The BJP seeks to capitalise on anti-Jat resentment among Haryana’s Backward Classes

The selection of Nayab Singh Saini as chief minister of Haryana, in March, was the culmination of the BJP’s outreach efforts among BCs, which had reaped rich electoral dividends over the years. PARVEEN KUMAR / HINDUSTAN TIMES
07 October, 2024

If the exit polls for the 2024 assembly election in Haryana are to be believed, the Congress is set to return to power in the state after a decade. A Congress victory would, in large part, be the result of the consolidation of the dominant Jat community behind the party after the collapse, in recent years, of both the Indian National Lok Dal and the Jananayak Janata Party, run by rival factions of the Chautala clan, whose patriarch, Devi Lal, was instrumental in organising the community as the state’s most powerful force.

The dominance of the Jats, who make up around a quarter of the state’s population, has often led to resentment among other communities. The Bharatiya Janata Party has won the last two assembly elections in large part by capitalising on this resentment and seeking to polarise the electorate between Jats and non-Jats. Since 2014, the BJP has expanded its upper-caste base to include large sections of the state’s Backward Classes, and its hopes of remaining in power rest on having retained these voters in the election, which was held on 5 October.

In Haryana, the Backward Classes are divided into two sections: BC-A and BC-B. The bifurcation was the recommendation of a commission set up, in 1993, by Bhajan Lal, the last non-Jat chief minister before the BJP’s Manohar Lal Khattar and Nayab Singh Saini.
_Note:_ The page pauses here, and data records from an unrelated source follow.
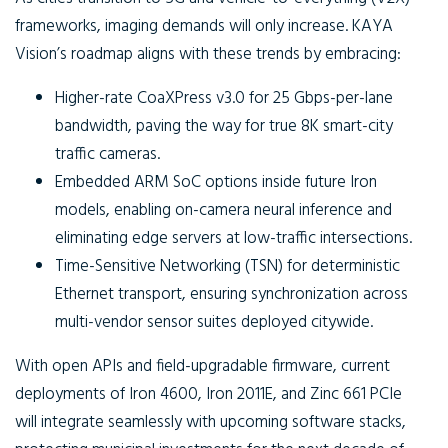
frameworks, imaging demands will only increase. KAYA
Vision’s roadmap aligns with these trends by embracing:
Higher-rate CoaXPress v3.0
for 25 Gbps-per-lane
bandwidth, paving the way for true 8K smart-city
traffic cameras.
Embedded ARM SoC options
inside future Iron
models, enabling on-camera neural inference and
eliminating edge servers at low-traffic intersections.
Time-Sensitive Networking (TSN)
for deterministic
Ethernet transport, ensuring synchronization across
multi-vendor sensor suites deployed citywide.
With open APIs and field-upgradable firmware, current
deployments of Iron 4600, Iron 2011E, and Zinc 661 PCIe
will integrate seamlessly with upcoming software stacks,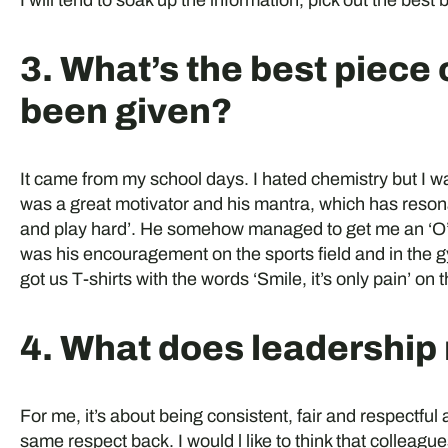
I will tend to soak up the information, pick out the best 
3. What’s the best piece 
been given?
It came from my school days. I hated chemistry but I 
was a great motivator and his mantra, which has reson
and play hard’. He somehow managed to get me an ‘O’ le
was his encouragement on the sports field and in the g
got us T-shirts with the words ‘Smile, it’s only pain’ on 
4. What does leadership
For me, it’s about being consistent, fair and respectful
same respect back. I would l like to think that collea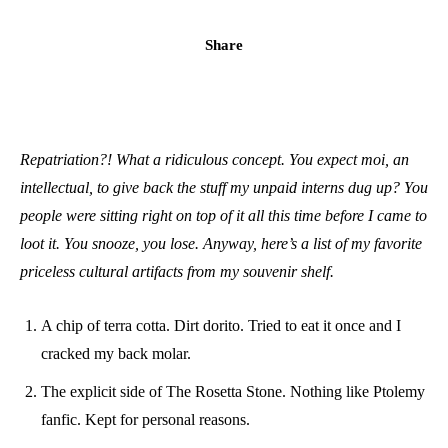
Share
Repatriation?! What a ridiculous concept. You expect moi, an
intellectual, to give back the stuff my unpaid interns dug up? You
people were sitting right on top of it all this time before I came to
loot it. You snooze, you lose. Anyway, here’s a list of my favorite
priceless cultural artifacts from my souvenir shelf.
A chip of terra cotta. Dirt dorito. Tried to eat it once and I
cracked my back molar.
The explicit side of The Rosetta Stone. Nothing like Ptolemy
fanfic. Kept for personal reasons.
In addition to the castes already considered backward in the state, the commission recommended a separate category for Ahirs (also known as Yadavs), Gujjars, Lodhs and Sainis, landowning agrarian communities that had been included in the list of Other Backward Classes prepared by the Mandal commission. These four castes and, later, Meos and Gosais, came to be known as the BC-B category, while the existing backward castes were called BC-A. The 27-percent quota for BCs, who collectively make up about thirty percent of the population, was divided among the two segments, with the 72 BC-A castes receiving 16 percent and the six BC-B ones receiving 11 percent. “The BC-B gets the bulk of the political representation for the Backward Classes, while BC-A communities do not get as much space,” RD Kalyan, a resident of Panipat, told us. “This is the condition of all the parties of Haryana.”
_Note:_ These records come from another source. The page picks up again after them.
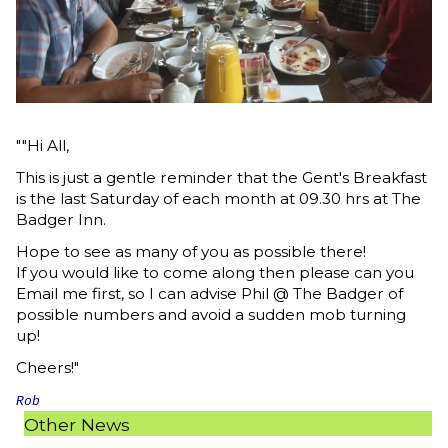
""Hi All,
This is just a gentle reminder that the Gent's Breakfast
is the last Saturday of each month at 09.30 hrs at The
Badger Inn.
Hope to see as many of you as possible there!
If you would like to come along then please can you
Email me first, so I can advise Phil @ The Badger of
possible numbers and avoid a sudden mob turning
up!
Cheers!"
Rob
Other News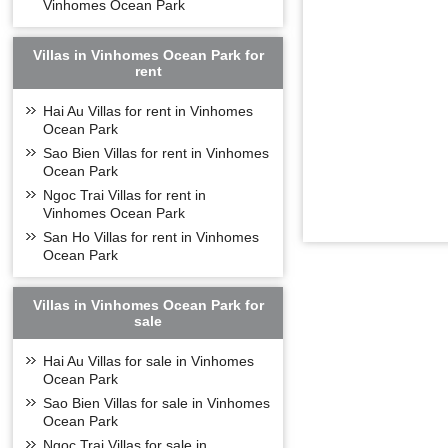
Vinhomes Ocean Park
Villas in Vinhomes Ocean Park for
rent
Hai Au Villas for rent in Vinhomes
Ocean Park
Sao Bien Villas for rent in Vinhomes
Ocean Park
Ngoc Trai Villas for rent in
Vinhomes Ocean Park
San Ho Villas for rent in Vinhomes
Ocean Park
Villas in Vinhomes Ocean Park for
sale
Hai Au Villas for sale in Vinhomes
Ocean Park
Sao Bien Villas for sale in Vinhomes
Ocean Park
Ngoc Trai Villas for sale in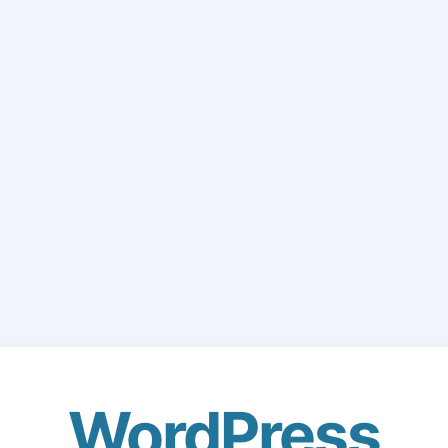
WordPress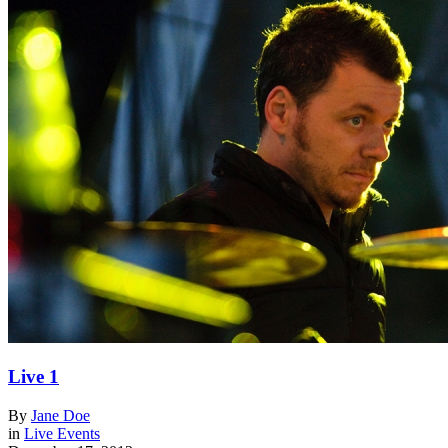
Live 1
By
Jane Doe
in
Live Events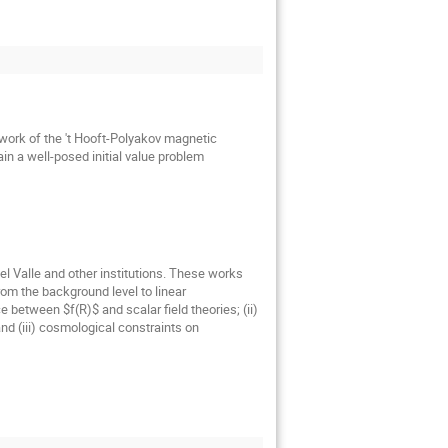
ework of the 't Hooft-Polyakov magnetic
in a well-posed initial value problem
l Valle and other institutions. These works
om the background level to linear
e between $f(R)$ and scalar field theories; (ii)
nd (iii) cosmological constraints on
The BJP replaced Khattar, a Punjabi Khatri, as chief minister, in March, and replaced him with Saini, who belongs to a BC-B community. In the election, it nominated 22 BC candidates, of whom only six came from the BC-A segment. However, it has made a concerted effort, during its decade in power, to reach out to individual BC-A castes. It has organised conferences of most major BC-A communities, such as Kashyaps, Prajapatis, Bairagis, Kambojs, Jangras and Jogis.